ACIP met in 2019 and reviewed that information.  Now instead of suggesting PCV13 to ALL people older than 65 ACIP suggests that the patient and physician discuss IF this vaccine is appropriate for them.  Those at higher or highest risk for streptococcus pneumonia are still advised to get PCV13.

What are the risk factors that may lead to more dangerous infections due to streptococcus pneumonia?

  1. The highest-risk group should still get PCV13 regardless of age. Chronic diseases (renal failure, nephrotic syndrome, chronic cerebral spinal fluid leak), treatment with immunosuppressant medications, B and T cell lymphocyte deficiency, HIV infection, phagocytic disorders, cancers of any type, leukemia, lymphoma, radiation therapy, anatomic or functional splenia, sickle cell disease, cochlear implants, multiple myeloma, solid organ transplant.
  2. The group with higher risk (compared to the routine population) should consider shared decision-making with the patient’s physician. What are the higher risk conditions? Chronic heart, liver or lung disease, those living in a group situation (nursing home, assisted living facilities, jails, and shelters), prior pneumonia, those living near a high-rate of non-vaccinators, and substance abusers.

The vaccine is safe and effective at an individual level.  But, because of the decreased burden of pneumococcal disease from the monumental success of childhood vaccination, it decreases the benefit of the PCV-13 in older, well adults.

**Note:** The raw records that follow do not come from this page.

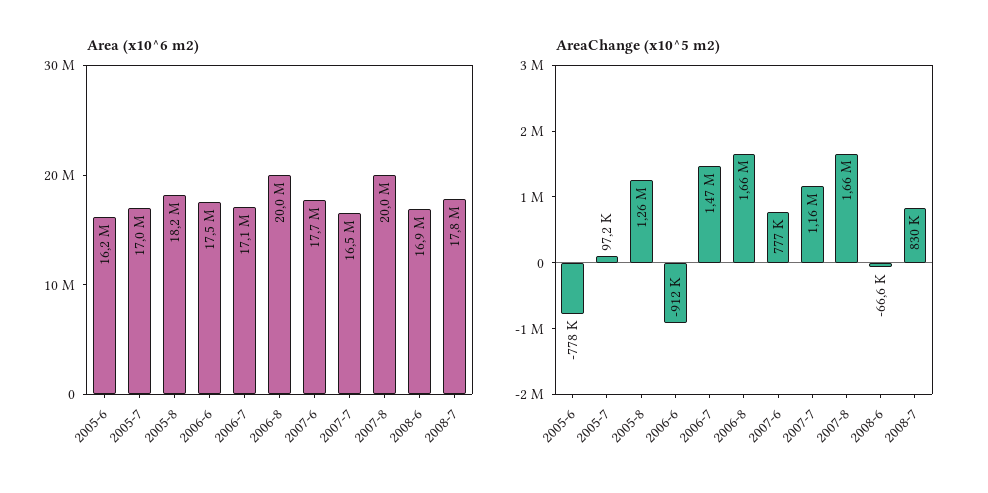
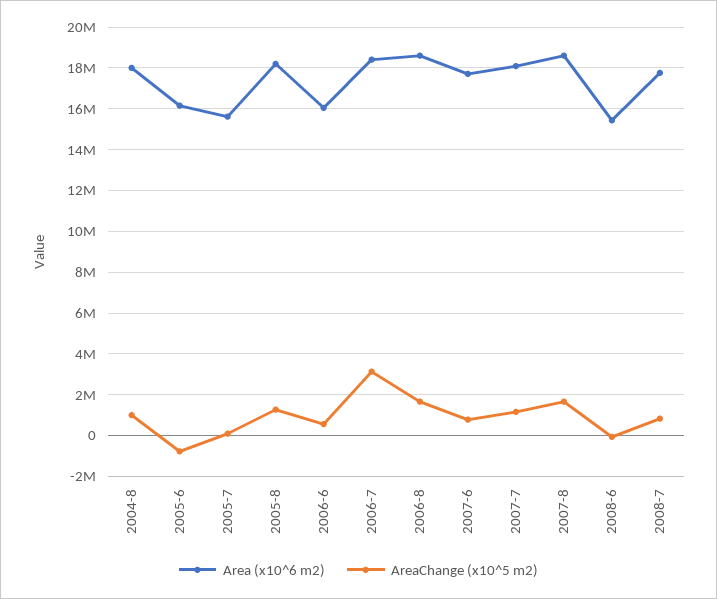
  {
    "Area (x10^6 m2)": {
      "2005-6": 16200000,
-     "2005-7": 17000000,
+     "2005-7": 15500000,
      "2005-8": 18200000,
-     "2006-6": 17500000,
+     "2006-6": 16000000,
-     "2006-7": 17100000,
+     "2006-7": 18500000,
-     "2006-8": 20000000,
+     "2006-8": 18500000,
      "2007-6": 17700000,
-     "2007-7": 16500000,
+     "2007-7": 18000000,
-     "2007-8": 20000000,
+     "2007-8": 18500000,
-     "2008-6": 16900000,
+     "2008-6": 15500000,
-     "2008-7": 17800000
+     "2008-7": 17800000,
+     "2004-8": 18000000
    },
    "AreaChange (x10^5 m2)": {
      "2005-6": -778000,
      "2005-7": 97200,
      "2005-8": 1260000,
-     "2006-6": -912000,
+     "2006-6": 500000,
-     "2006-7": 1470000,
+     "2006-7": 3000000,
      "2006-8": 1660000,
      "2007-6": 777000,
      "2007-7": 1160000,
      "2007-8": 1660000,
      "2008-6": -66600,
-     "2008-7": 830000
+     "2008-7": 830000,
+     "2004-8": 1000000
    }
  }

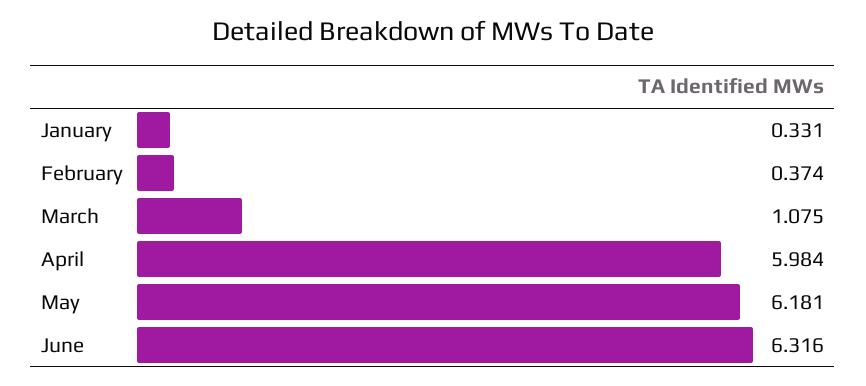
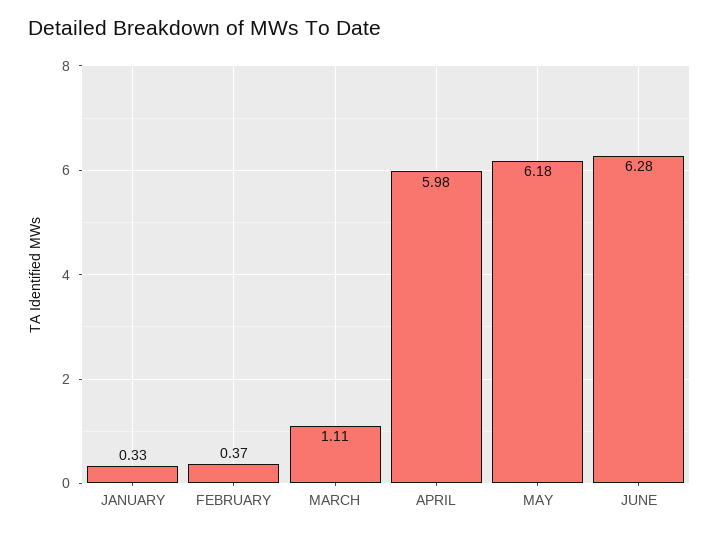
  {
    "January": 0.331,
    "February": 0.374,
-   "March": 1.075,
+   "March": 1.11,
    "April": 5.984,
    "May": 6.181,
-   "June": 6.316
+   "June": 6.28
  }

If a well 65 year old patient chooses to get the PCV13 vaccine, it should be given at age 65 and then the “other” pneumonia vaccine, PPSV23, is given a year later.  Medicare currently pays for the PCV13 vaccine.  If in the future Medicare denies financial coverage for the PCV13 vaccine, it may cost the patient about $200.

See your physician once a year for a well visit.  This is the perfect time to discuss screening tests and vaccines.